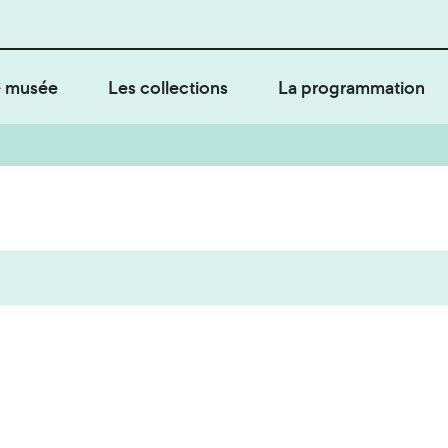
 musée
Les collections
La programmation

==

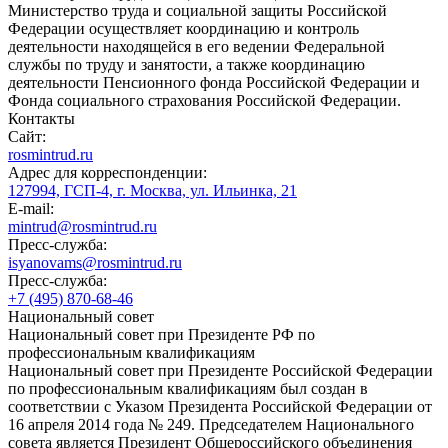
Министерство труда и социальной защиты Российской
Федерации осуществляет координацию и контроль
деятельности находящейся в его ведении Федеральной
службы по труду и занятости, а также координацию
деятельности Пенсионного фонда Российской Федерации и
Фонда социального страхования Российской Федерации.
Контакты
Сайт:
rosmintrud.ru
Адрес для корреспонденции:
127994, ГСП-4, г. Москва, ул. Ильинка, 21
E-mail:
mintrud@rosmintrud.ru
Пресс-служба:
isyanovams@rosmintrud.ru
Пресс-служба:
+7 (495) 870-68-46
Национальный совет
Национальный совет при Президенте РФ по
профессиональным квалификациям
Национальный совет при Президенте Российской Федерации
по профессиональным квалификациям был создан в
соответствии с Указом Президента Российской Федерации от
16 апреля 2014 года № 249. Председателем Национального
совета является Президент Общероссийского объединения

...

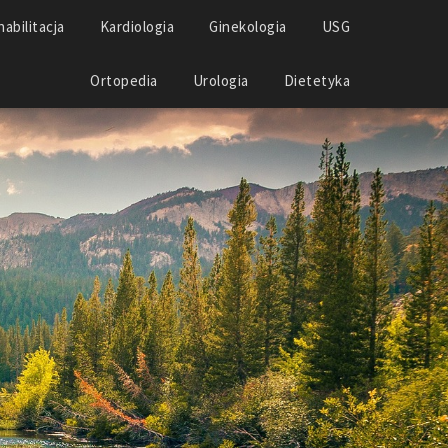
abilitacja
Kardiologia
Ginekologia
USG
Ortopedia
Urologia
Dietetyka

> EXERCISE: Rewrite the part that opens with the line containing "Министерство труда и" and closes with the line containing "по профессиональным квалификациям", putting "Пресс-центр" wherever "Пресс-служба" stands and leaving everything else unchanged.

> TASK OUTPUT:
Министерство труда и социальной защиты Российской
Федерации осуществляет координацию и контроль
деятельности находящейся в его ведении Федеральной
службы по труду и занятости, а также координацию
деятельности Пенсионного фонда Российской Федерации и
Фонда социального страхования Российской Федерации.
Контакты
Сайт:
rosmintrud.ru
Адрес для корреспонденции:
127994, ГСП-4, г. Москва, ул. Ильинка, 21
E-mail:
mintrud@rosmintrud.ru
Пресс-центр:
isyanovams@rosmintrud.ru
Пресс-центр:
+7 (495) 870-68-46
Национальный совет
Национальный совет при Президенте РФ по
профессиональным квалификациям
Национальный совет при Президенте Российской Федерации
по профессиональным квалификациям был создан в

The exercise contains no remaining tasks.